■ **WHAT IS NEEDED**:
The answer must restate the listing word for word, without its images.
= Beginning of Section =
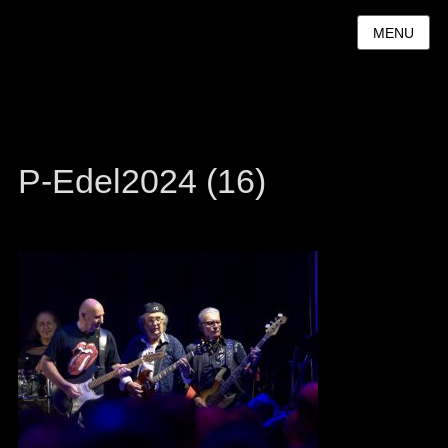
MENU
P-Edel2024 (16)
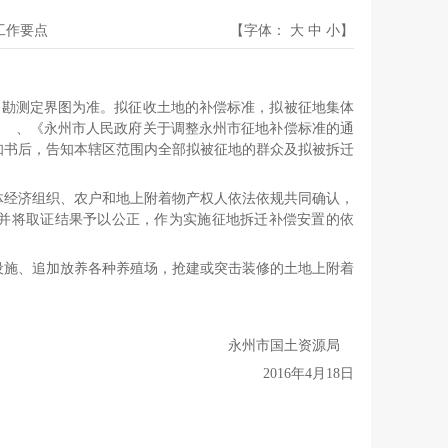
开工作要点
【字体：
大
中
小
】
局勘测定界图为准。拟征收土地的补偿标准，拟被征地集体
号） 、《永州市人民政府关于调整永州市征地补偿标准的通
告知书后，告知本辖区范围内全部拟被征地的群众及拟被拆迁
体经济组织、农户和地上附着物产权人依法依规共同确认，
并将取证结果予以公正，作为实施征地拆迁补偿安置的依
设施、追加放养各种养殖场，抢建或突击装修的土地上附着
永州市国土资源局
2016年4月18日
= End of Section =
■ **SOLUTION TO THE PROBLEM**:
MENU
P-Edel2024 (16)
开工作要点
【字体：
大
中
小
】
局勘测定界图为准。拟征收土地的补偿标准，拟被征地集体
号） 、《永州市人民政府关于调整永州市征地补偿标准的通
告知书后，告知本辖区范围内全部拟被征地的群众及拟被拆迁
体经济组织、农户和地上附着物产权人依法依规共同确认，
并将取证结果予以公正，作为实施征地拆迁补偿安置的依
设施、追加放养各种养殖场，抢建或突击装修的土地上附着
永州市国土资源局
2016年4月18日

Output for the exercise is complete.